The swine flu finally hit our household. My 10-year-old daughter Clara and I were just finishing up our Halloween shopping last Friday. We’d managed to find the perfect Alice in Wonderland dress in only the third store we looked. I was just breathing a huge sigh of relief that I wouldn’t have to stay up all night making a costume, when a small voice said, “Mom? I’m really tired. I want to go home.”
I looked down. The skin around Clara’s eyes looked bruised and the freckles stood out in her pale face. We hurriedly made our purchase and drove home through the gloom.
By the time trick-or-treating time came around the next day, Clara was down for the count. Needless to say, she was disappointed.
So was I. Disappointed for her sake (especially because I’ve been trying to convince her to be Alice for years – she makes a really good one!) and for my own. That’s because I had been so looking forward to flying to Florida this week for the American Writers and Artists’ Copywriting Bootcamp – a conference just for direct response copywriters! Not only would I get to attend lectures and workshops from some of the country’s top copywriters (including my hero, Dan Kennedy), I’d get to see fellow copywriters I’d met at last year’s Bootcamp, some of whom have grown to be dear friends. But between my sick daughter’s need for Mom and the very mild but not-to-be-ignored muscle aches and fatigue I was experiencing I figured the only responsible thing was to stay at home.
Strangely, though, I’m not as bummed as I thought I would be. Usually when faced with a major change in plans I’d get all riled up and upset inside before coming to terms with it. But this time as soon as I started to feel that achey feeling, I made the decision not to waste energy fighting this. Instead, I began to concentrate on breathing deep, nourishing myself and going with the flow.

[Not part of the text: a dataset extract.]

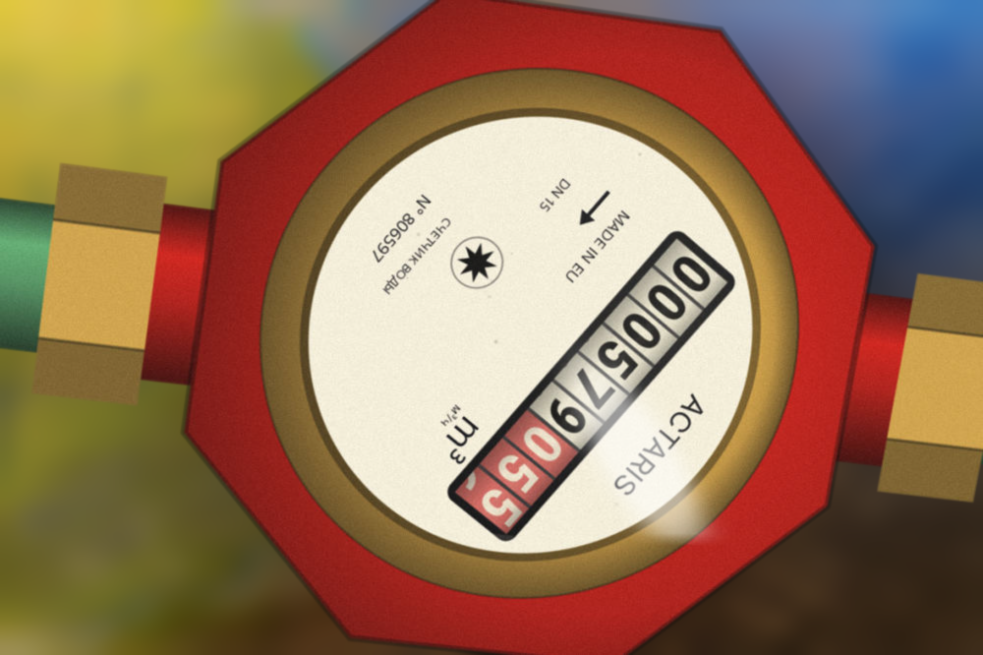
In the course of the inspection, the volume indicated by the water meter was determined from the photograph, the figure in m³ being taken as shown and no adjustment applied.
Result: 579.055 m³
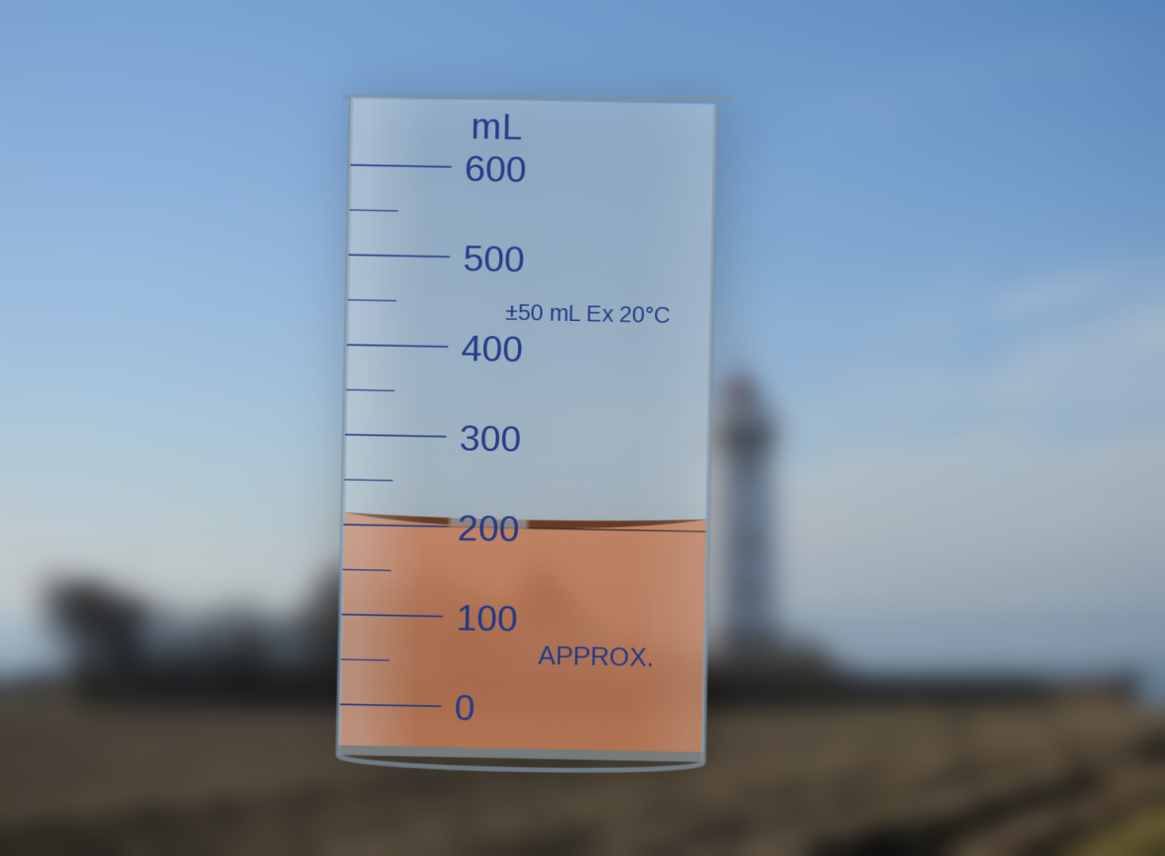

I’ve decided to use the unexpected time to catch up on loose ends, and to get a head start on some new copywriting work that recently came my way. The week is going well, and I’m going about my work with a sense of peace and direction I haven’t felt in a long time.
The flu is still hanging around our house (my son and husband both came down withmild cases in the last couple of days), but life goes on. And I think it’ll leave me something precious when it goes: the ability to relax and go on with what needs doing no matter what is going on around me.